Two in five small theatres in the UK could face closure as energy costs soar and Christmas sales tank.
According to a new study by GoDaddy and the Society of Independent Theatres, three quarters of independent theatres – those with fewer than 300 seats – say their ticket sales have still not returned to pre-Covid levels.
This comes as a major blow as most small theatres hope to generate around 25 per cent of their revenue for the year during this festive period.

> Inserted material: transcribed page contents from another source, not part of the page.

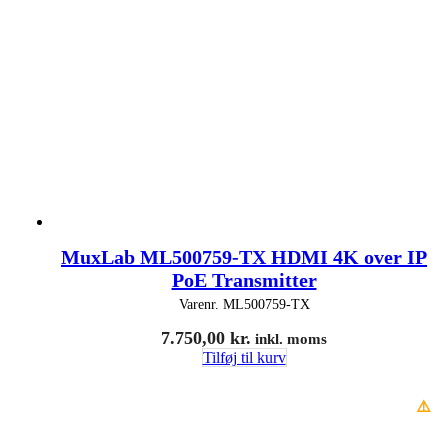
MuxLab ML500759-TX HDMI 4K over IP
PoE Transmitter
Varenr.
ML500759-TX
7.750,00
kr.
inkl. moms
Tilføj til kurv
⚠️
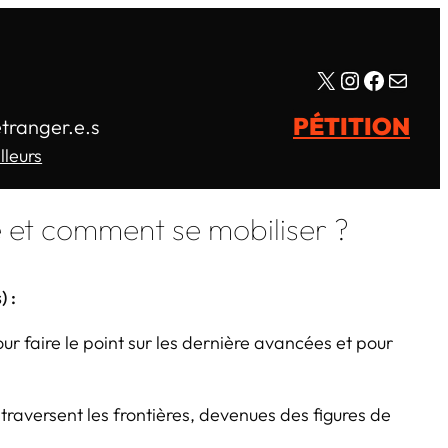
X
Instagram
Facebo
E-mail
PÉTITION
étranger.e.s
lleurs
e et comment se mobiliser ?
 :
 faire le point sur les dernière avancées et pour
raversent les frontières, devenues des figures de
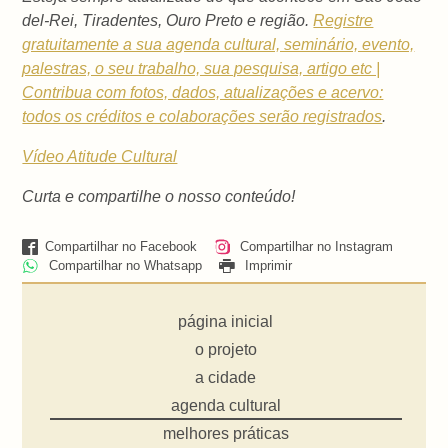
del-Rei, Tiradentes, Ouro Preto e região.
Registre
gratuitamente a sua agenda cultural, seminário, evento,
palestras, o seu trabalho, sua pesquisa, artigo etc |
Contribua com fotos, dados, atualizações e acervo:
todos os créditos e colaborações serão registrados
.
Vídeo Atitude Cultural
Curta e compartilhe o nosso conteúdo!
Compartilhar no Facebook
Compartilhar no Instagram
Compartilhar no Whatsapp
Imprimir
página inicial
o projeto
a cidade
agenda cultural
melhores práticas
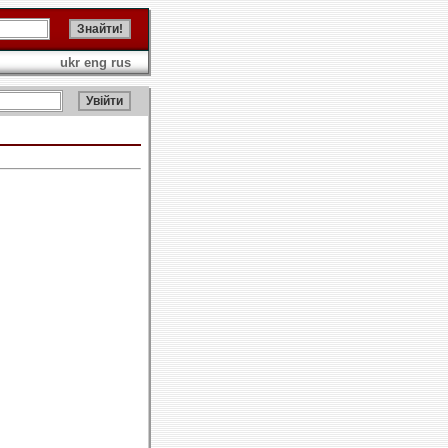
ukr
eng
rus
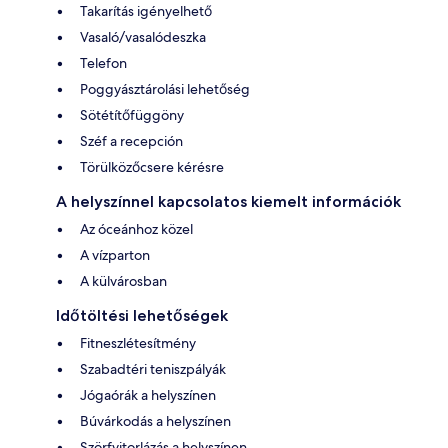
Takarítás igényelhető
Vasaló/vasalódeszka
Telefon
Poggyásztárolási lehetőség
Sötétítőfüggöny
Széf a recepción
Törülközőcsere kérésre
A helyszínnel kapcsolatos kiemelt információk
Az óceánhoz közel
A vízparton
A külvárosban
Időtöltési lehetőségek
Fitneszlétesítmény
Szabadtéri teniszpályák
Jógaórák a helyszínen
Búvárkodás a helyszínen
Szörfvitorlázás a helyszínen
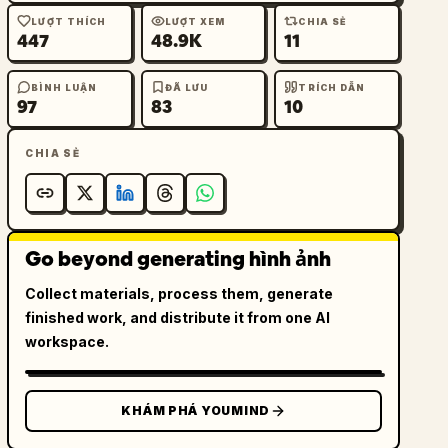
LƯỢT THÍCH
LƯỢT XEM
CHIA SẺ
447
48.9K
11
BÌNH LUẬN
ĐÃ LƯU
TRÍCH DẪN
97
83
10
CHIA SẺ
Go beyond generating hình ảnh
Collect materials, process them, generate
finished work, and distribute it from one AI
workspace.
KHÁM PHÁ YOUMIND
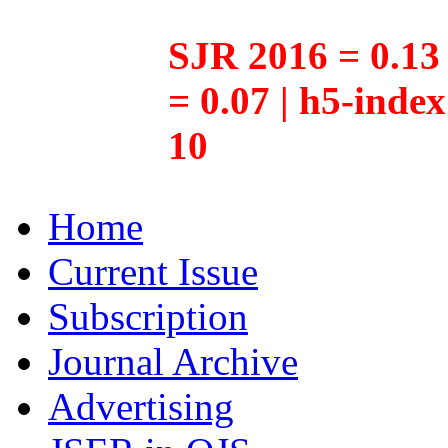
SJR 2016 = 0.13 
= 0.07 | h5-inde
10
Home
Current Issue
Subscription
Journal Archive
Advertising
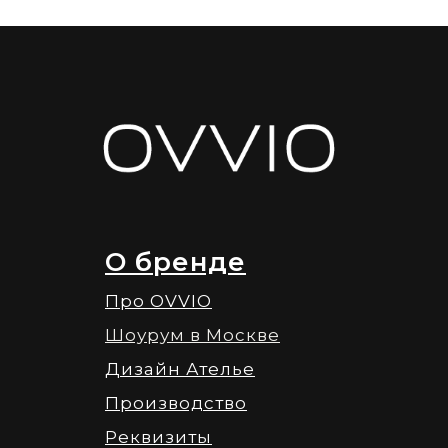
О бренде
Про OVVIO
Шоурум в Москве
Дизайн Ателье
Производство
Реквизиты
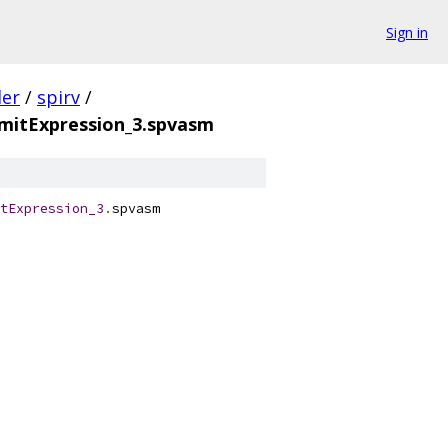
Sign in
der
/
spirv
/
mitExpression_3.spvasm
tExpression_3
.
spvasm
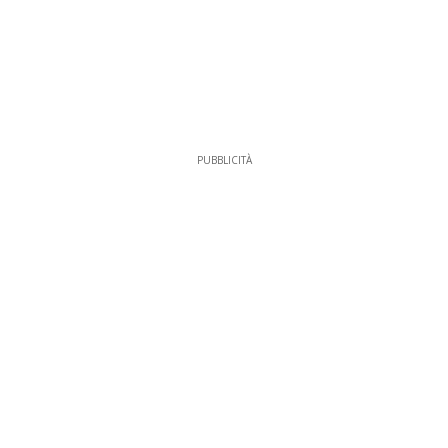
PUBBLICITÀ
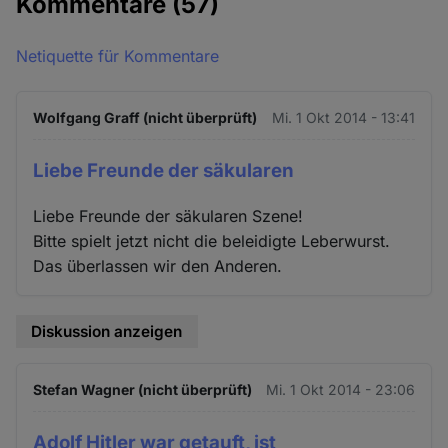
Kommentare
(57)
Netiquette für Kommentare
Wolfgang Graff (nicht überprüft)
Mi. 1 Okt 2014 - 13:41
Liebe Freunde der säkularen
Liebe Freunde der säkularen Szene!
Bitte spielt jetzt nicht die beleidigte Leberwurst.
Das überlassen wir den Anderen.
Diskussion anzeigen
Stefan Wagner (nicht überprüft)
Mi. 1 Okt 2014 - 23:06
Adolf Hitler war getauft, ist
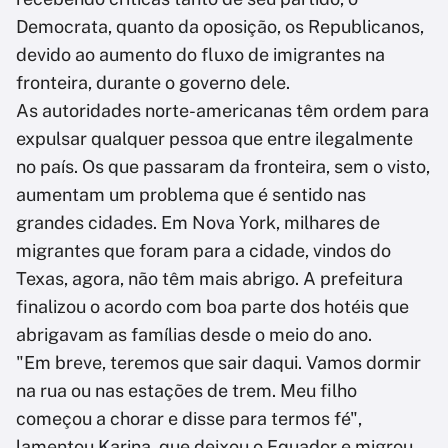
Democrata, quanto da oposição, os Republicanos,
devido ao aumento do fluxo de imigrantes na
fronteira, durante o governo dele.
As autoridades norte-americanas têm ordem para
expulsar qualquer pessoa que entre ilegalmente
no país. Os que passaram da fronteira, sem o visto,
aumentam um problema que é sentido nas
grandes cidades. Em Nova York, milhares de
migrantes que foram para a cidade, vindos do
Texas, agora, não têm mais abrigo. A prefeitura
finalizou o acordo com boa parte dos hotéis que
abrigavam as famílias desde o meio do ano.
"Em breve, teremos que sair daqui. Vamos dormir
na rua ou nas estações de trem. Meu filho
começou a chorar e disse para termos fé",
lamentou Karina, que deixou o Equador e migrou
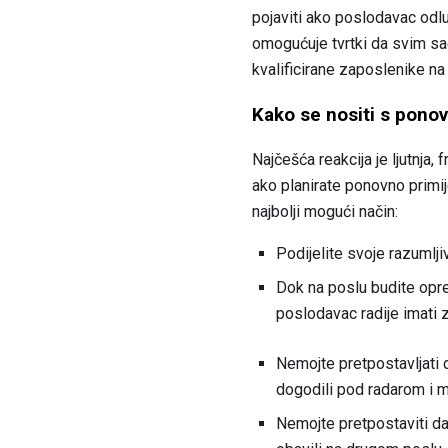
pojaviti ako poslodavac odlu
omogućuje tvrtki da svim sada
kvalificirane zaposlenike na
Kako se nositi s pono
Najčešća reakcija je ljutnja, 
ako planirate ponovno primije
najbolji mogući način:
Podijelite svoje razumlji
Dok na poslu budite oprez
poslodavac radije imati 
Nemojte pretpostavljati
dogodili pod radarom i mo
Nemojte pretpostaviti da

Christmas sales are set to drop by around a third this year against pre-pandemic levels, with just 40 per cent of people expecting to support their local venue’s festive production, compared to 60 per cent who did so in 2019.
This has had a significant impact on revenues for independent theatres, with around £845m in lost ticket sales this year, compared to pre-pandemic levels. Three quarters (75 per cent) of venues say customers are buying fewer tickets, and four in five (88 per cent) are concerned for their long-term future.
Three in five people say they have had to cut back on cultural activities due to the cost-of-living crisis.
“Arts venues were some of the hardest hit during Covid – among the first to close in lockdown and the last to re-open. Now the cost-of-living crisis has brought about new challenges,” Executive Director of Bristol Improv Theatre Luke Mallison.
“Against this backdrop, it’s vital for theatres such as ours to stand out online and maximise sales and donations through our website.”
The same story can be said for the live music space.
Founder and CEO of Music Venue Trust (MVT), a registered charity which acts to protect, secure and improve the country’s grassroots venues, Mark Davyd recently told City A.M. about the disastrous impact for live music.
Representing over 950 venues across the UK, Davyd warned that we are heading into a period of complete uncertainty for gigs as a result of the energy crisis and slowing consumer demand to spend money on live entertainment.
Davyd cited one unnamed MVT member who had seen their bills rise 1800 per cent after agreeing a new energy tariff – a story he said was not uncommon across the sector.
“The problem is that we are already in a high risk economic model with tight margins,” he told City A.M. “Ultimately there will have to be less shows as we head into the winter”.